6 Tips to Stay Relevant in the Workforce
If you take a good look around, you may find that the landscape of your workplace is entirely different than it was even just 10 years ago.
These observations can be overwhelming, but if you’re both proactive and reactive, you won’t get left behindIn fact, you may be able to establish yourself as even more of a powerhouse
1. Job hunt
No, I’m not suggesting you go out right now and find a new company to work for, especially if you’re happy where you are.
What I am saying is that you should periodically peruse job listings in your field to see what employers are looking for in their new hires.
If you can’t do the things they need new employees in your position to be able to do, now’s the time to learn.
2. Continue your education
The most obvious way to stay current is to continue learning new things.
You don’t have to go so far as to obtain a degree or certificate (though if you want to, more power to you).
Taking enrichment or continued education courses online or locally can help you learn or master some of the skills and concepts that are being used in your field today, that weren’t in the beginning of your career.

Problem details: Copy the workplace tips article, everything from "Taking enrichment or" down to "of your career.", substituting "professional development" for "enrichment".

Source material:
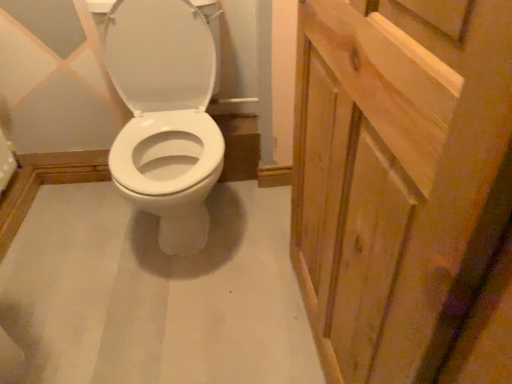
Image resolution: width=512 pixels, height=384 pixels. Describe the element at coordinates (398, 176) in the screenshot. I see `natural wood screen door at right` at that location.

Locate an element on the screen. The image size is (512, 384). natural wood screen door at right is located at coordinates (398, 176).

What do you see at coordinates (165, 115) in the screenshot?
I see `white glossy toilet seat at left` at bounding box center [165, 115].

Find the location of a particular element. white glossy toilet seat at left is located at coordinates (165, 115).

Locate an element on the screen. natural wood screen door at right is located at coordinates (398, 176).

From the picture: Which is more to the left, natural wood screen door at right or white glossy toilet seat at left?

white glossy toilet seat at left is more to the left.

Is the position of natural wood screen door at right more distant than that of white glossy toilet seat at left?

No.

Which is nearer, [433,213] or [193,46]?

The point [433,213] is in front.

From the image's perspective, who appears lower, natural wood screen door at right or white glossy toilet seat at left?

natural wood screen door at right appears lower in the image.

From a real-world perspective, is natural wood screen door at right above or below white glossy toilet seat at left?

In terms of real-world spatial position, natural wood screen door at right is above white glossy toilet seat at left.

Which object is wider, natural wood screen door at right or white glossy toilet seat at left?

white glossy toilet seat at left.

Can you confirm if natural wood screen door at right is shorter than white glossy toilet seat at left?

Incorrect, the height of natural wood screen door at right does not fall short of that of white glossy toilet seat at left.

Who is smaller, natural wood screen door at right or white glossy toilet seat at left?

With smaller size is natural wood screen door at right.

Is white glossy toilet seat at left located within natural wood screen door at right?

Definitely not — white glossy toilet seat at left is not inside natural wood screen door at right.

Is natural wood screen door at right touching white glossy toilet seat at left?

No, natural wood screen door at right is not with white glossy toilet seat at left.

Could you tell me if natural wood screen door at right is turned towards white glossy toilet seat at left?

No, natural wood screen door at right does not turn towards white glossy toilet seat at left.

This screenshot has height=384, width=512. I want to click on screen door in front of the white glossy toilet seat at left, so click(x=398, y=176).

In the image, is white glossy toilet seat at left on the left side or the right side of natural wood screen door at right?

white glossy toilet seat at left is positioned on natural wood screen door at right's left side.

Is white glossy toilet seat at left positioned in front of natural wood screen door at right?

No, white glossy toilet seat at left is behind natural wood screen door at right.

Is point (130, 140) less distant than point (313, 98)?

No.

From the image's perspective, who appears lower, white glossy toilet seat at left or natural wood screen door at right?

natural wood screen door at right.

From a real-world perspective, which is physically above, white glossy toilet seat at left or natural wood screen door at right?

natural wood screen door at right is physically above.

Does white glossy toilet seat at left have a greater width compared to natural wood screen door at right?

Completed exercise:
Taking professional development or continued education courses online or locally can help you learn or master some of the skills and concepts that are being used in your field today, that weren’t in the beginning of your career.